This dessert can be considered semi-trifle and semi-tiramisu. It certainly is reminiscent of a tiramisu because of the cream cheese, lady finger, and coffee aspects. However it is vamped up several volumes by layering these ingredients with brownies and espresso home made custard.
So the espresso custard on its own is pretty phenomenal. As are the brownies, as is the tiramisu. But combined and layered all together for a special gathering or occasion is well worth a venture.
1 8-inch square brownie
16 pc. lady fingers
For the coffee custard:
8 egg yolks
8 tsp. cornflour
4 Tbsp sugar
4 cups milk
2 Tbsp espresso powder
For the creamy cheese:
450g cream cheese
1 cup powder sugar
1 cup whipping cream
1/4 tsp salt
Make the brownies and custard in advance (can be the day before).

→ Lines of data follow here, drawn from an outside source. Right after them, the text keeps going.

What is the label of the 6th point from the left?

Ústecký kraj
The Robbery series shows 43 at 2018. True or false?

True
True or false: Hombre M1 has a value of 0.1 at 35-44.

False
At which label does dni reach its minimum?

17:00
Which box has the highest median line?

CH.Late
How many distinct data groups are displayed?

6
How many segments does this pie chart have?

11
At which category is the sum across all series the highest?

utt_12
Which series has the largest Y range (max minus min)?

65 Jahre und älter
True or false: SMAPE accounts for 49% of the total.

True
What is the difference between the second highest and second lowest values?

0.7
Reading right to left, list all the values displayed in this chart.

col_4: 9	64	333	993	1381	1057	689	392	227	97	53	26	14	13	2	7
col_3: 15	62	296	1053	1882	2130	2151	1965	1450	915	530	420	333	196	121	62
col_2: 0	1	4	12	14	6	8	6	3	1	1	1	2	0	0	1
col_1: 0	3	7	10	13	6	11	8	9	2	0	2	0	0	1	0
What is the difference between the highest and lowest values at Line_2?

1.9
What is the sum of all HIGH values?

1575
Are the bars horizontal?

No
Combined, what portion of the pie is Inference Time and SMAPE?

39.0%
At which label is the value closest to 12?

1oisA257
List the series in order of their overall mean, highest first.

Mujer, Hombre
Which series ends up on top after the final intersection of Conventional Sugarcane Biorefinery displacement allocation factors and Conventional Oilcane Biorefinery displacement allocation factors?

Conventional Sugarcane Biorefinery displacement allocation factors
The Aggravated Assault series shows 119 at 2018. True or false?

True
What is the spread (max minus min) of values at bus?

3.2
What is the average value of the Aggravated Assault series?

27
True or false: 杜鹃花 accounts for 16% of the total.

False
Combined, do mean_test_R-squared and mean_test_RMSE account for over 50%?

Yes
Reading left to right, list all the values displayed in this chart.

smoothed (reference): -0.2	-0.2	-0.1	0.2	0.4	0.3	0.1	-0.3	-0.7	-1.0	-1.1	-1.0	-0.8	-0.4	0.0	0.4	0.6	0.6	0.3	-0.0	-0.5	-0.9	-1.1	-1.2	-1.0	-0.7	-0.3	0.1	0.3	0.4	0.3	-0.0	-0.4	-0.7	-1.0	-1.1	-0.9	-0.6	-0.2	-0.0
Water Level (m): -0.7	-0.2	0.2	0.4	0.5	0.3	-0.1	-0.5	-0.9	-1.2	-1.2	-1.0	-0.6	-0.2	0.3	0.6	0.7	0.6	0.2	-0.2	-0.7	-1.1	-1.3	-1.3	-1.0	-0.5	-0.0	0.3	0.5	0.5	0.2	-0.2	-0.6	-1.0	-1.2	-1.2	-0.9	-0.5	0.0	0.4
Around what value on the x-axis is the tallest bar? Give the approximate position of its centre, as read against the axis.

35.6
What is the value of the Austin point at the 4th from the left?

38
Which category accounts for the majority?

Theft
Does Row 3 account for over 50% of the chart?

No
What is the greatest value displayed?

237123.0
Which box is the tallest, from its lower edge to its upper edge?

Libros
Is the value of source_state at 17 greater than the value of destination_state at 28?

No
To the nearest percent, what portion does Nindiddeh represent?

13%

To make the custard, heat the milk and espresso powder until steaming. Meanwhile, whisk the egg yolks, cornflour, and sugar in a bowl. Slowly stream in the hot millk into the egg yolk mixture WHISKING ALL THE WHILE to prevent the egg from curdling. Once incorporated, pour the mixture back into the saucepan and stir continuously over medium-high heat until the mixture thickens and coats the back of a spoon. Pour the mixture through a sieve into a bowl and while still hot cover with plastic wrap, pressing to make contact with the surface to prevent a skin from forming. Refrigerate overnight.
Next day, chop the brownies to bit-size cubes. Make the cream cheese mixture by whisking the cream cheese, powder sugar, whipping cream, and salt until thick and creamy.
In a trifle dish, layer half the brownies to cover the bottom, followed by half the coffee custard. followed by a layer using half the lady fingers, followed by half the cream cheese mixture. Repeat the same layering sequence with the remaining ingredients.
Dust the top with cocoa powder or coffee granules.
Refrigerate for at least 4 hours or overnight before serving chilled.